In an email to staff this afternoon, seen by Press Gazette, BBC News chief financial and operating officer Alan Dickson thanked them for the “calm and thoroughly professional manner” with which they met the disruption.
He added: “I’m sorry that a major fault caused such difficulty for our teams running live output during the afternoon and early evening, and again am extremely grateful for how you worked so hard to bring services back to normal as quickly as possible.”
Millbank studios, home to Politics Live, is the disaster recovery set for the BBC News if the main studio three miles away at Broadcasting House in Marylebone is out of action, Press Gazette understands.
The BBC has confirmed that only the BBC News at Six and BBC News at Ten bulletins were forced to relocate.
The BBC News Channel and BBC World News were forced to broadcast pre-recorded news content for at least one hour from about 3pm yesterday due to the fault.
The corporation has now told staff it was caused by a “database process” overloading the W1 server at Broadcasting House.
The problem was caused by the BBC’s new Open Media computer system, which replaced the ENPS system last year.
A fix was rolled out today with maintenance planned overnight and tomorrow.

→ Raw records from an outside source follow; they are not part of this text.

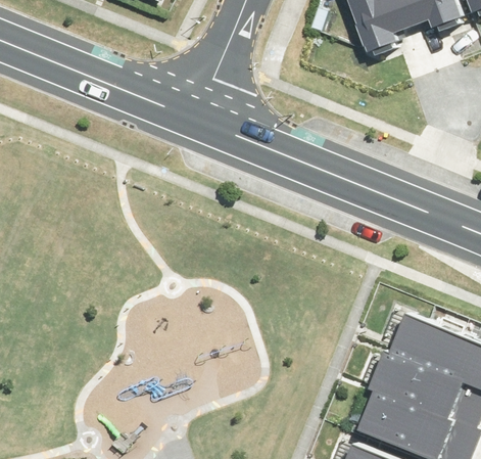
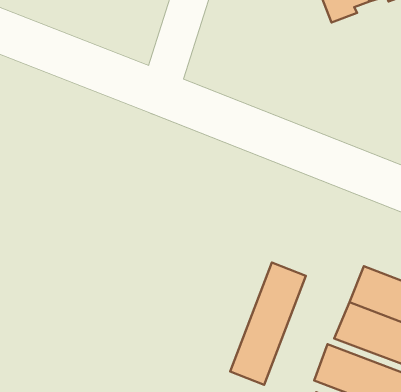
building: none -> [230,262,306,385]

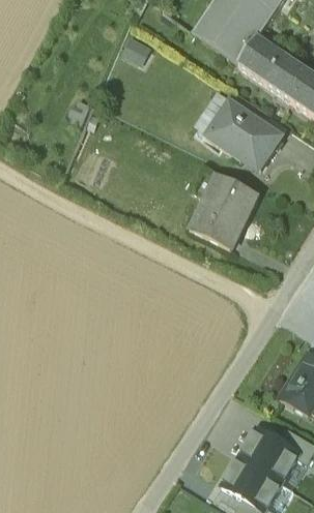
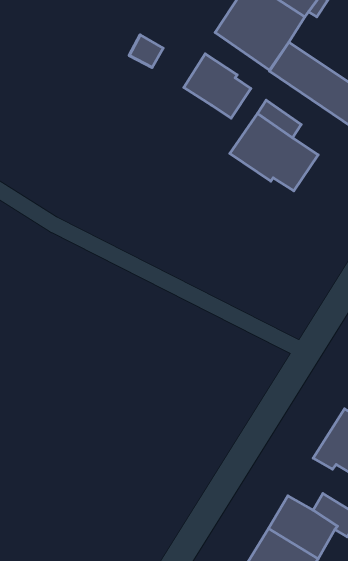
building: none -> [184,54,251,118]
building: [191,174,252,248] -> none

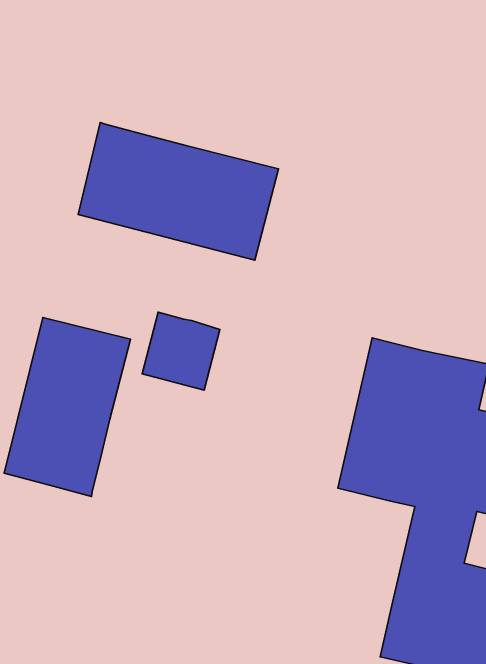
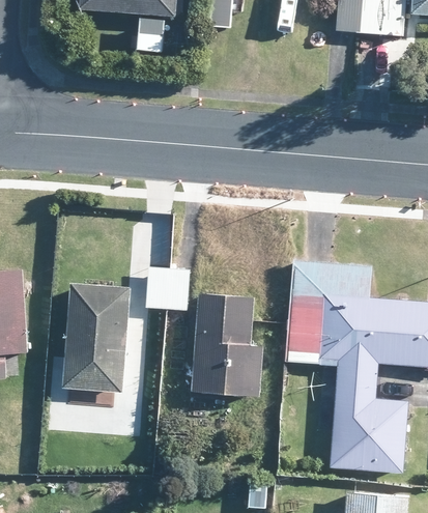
building: [78,123,278,260] -> none
building: none -> [191,290,261,392]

The news is set to be live from the main studio as usual.
In his email to staff, Dickson said support teams were “working to investigate the exact root of the problem”.
He added: “Earlier today we successfully rolled out a fix that addresses the immediate issue and improves the stability of the W1 system.

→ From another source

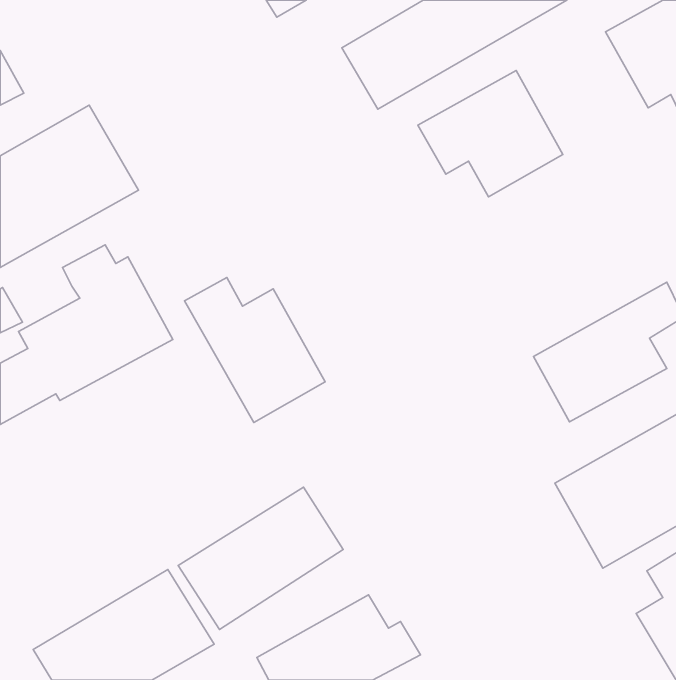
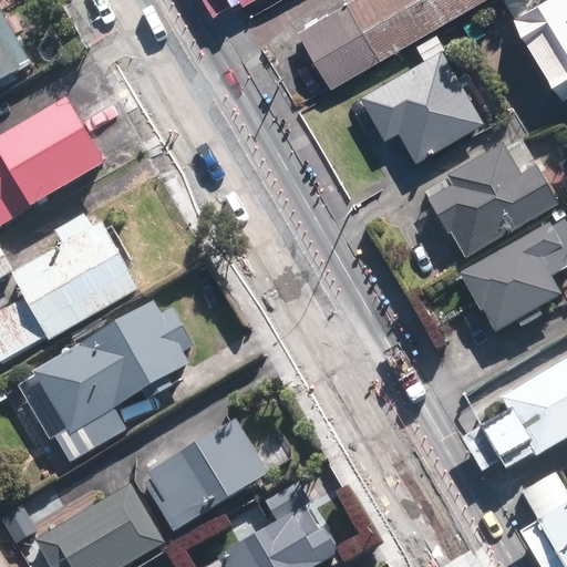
building: none -> [406,153,551,274]
building: [185,278,325,422] -> none
building: none -> [20,301,178,470]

“We are planning further maintenance work to ensure greater resilience in the system, and this is due to be carried out overnight tonight and Friday night.
“The affected teams will receive further communications directly, and additional support including floorwalkers will remain on hand overnight too.”
According to BBC News, Open Media supplier Annova has been helping to investigate the fault. Press Gazette has contacted Annova for comment.
The BBC added that Open Media was “designed to make it easier for reporters and other staff to share scripts, running orders and contacts” and said one of its promised benefits was to provide “stability and reliability”.
The BBC’s website was not affected by the technical issues.